Let us help you share your story with a custom logo or designed apparel by using screen printing. Screen printing is a centuries old traditional method of transferring inks and designs on to a designated surface, most typically a shirt, through a woven mesh stencil.
Each color used in the design is printed separately with its own screen. This means a design must first be broken down into different layers by color. Next, a woven screen stencil is used to apply a single color of ink at a time; one stencil per color used in the shirt’s design.The ink is pulled across the stencil using a blade or foam tool, producing a single layer of the design with full, saturated color. The item is than dried in large dryer tunnels to seal the ink.

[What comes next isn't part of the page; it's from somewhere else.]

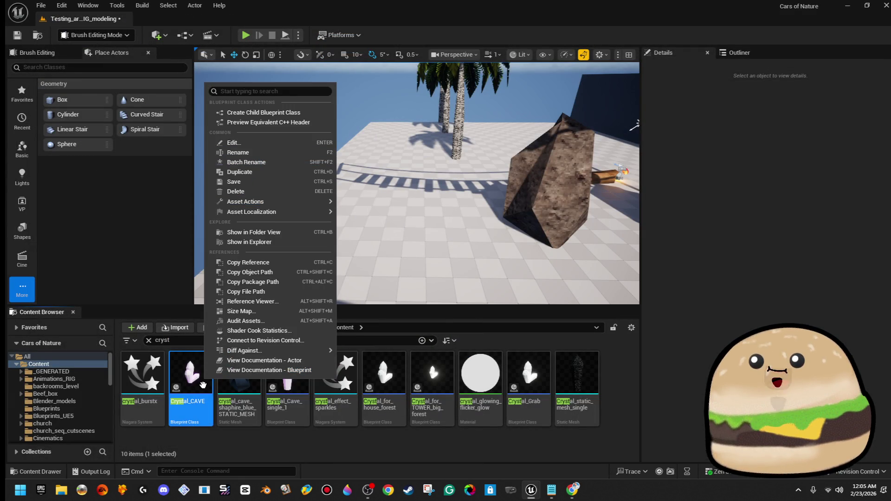
left_click(290, 171)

Best Uses for Screen Printing:
- Large Events & Races
- Retail Sales
- Quantity 144 - 10,000
It is long lasting. Due to the thickness and complexity of the inks used in screen printing, designs placed with this method can endure far more stress than other methods without losing the quality of the print.
It is good for large quantity orders and is cost effective. This method requires individual screens for every color used in an artwork and it is best used for large orders. It is great for when clients need to place big orders and want to save money. The cost will go down with the more garments placed in an order.

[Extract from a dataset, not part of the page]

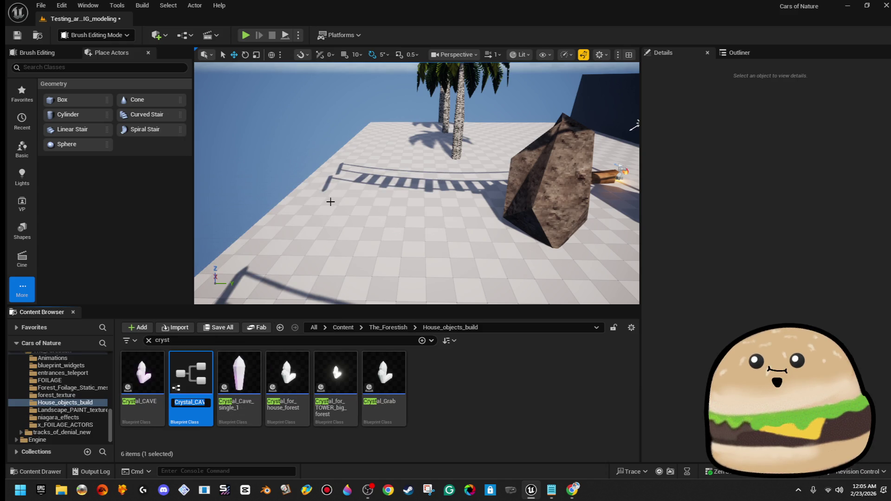
key("End")
key("BackSpace")
type("_s")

It leaves a great finish and vibrant colors. Screen printing results are hard to replicate by other printing techniques. It leaves a satisfying look and hand feel to the apparel it is printed on.
It is not practical for small orders. Screen printing takes a lot of preparation before the process begins. This method is not the best for “on-demand” and quick printing orders.
Better for less colors. The more colors that are needed the more expensive the cost becomes. A custom screen is needed for each color of a design and can complicate the process and make it more expensive. It is best to keep designs simple using as few tones as possible.
It is not the best for the environment. Even with advances in technology and improvements to the technique and inks used, screen printing uses a lot of water inefficiently. Water is used to mix up inks and clean the screens, so making a lot of shirts in this method adds up to a lot of water wasted.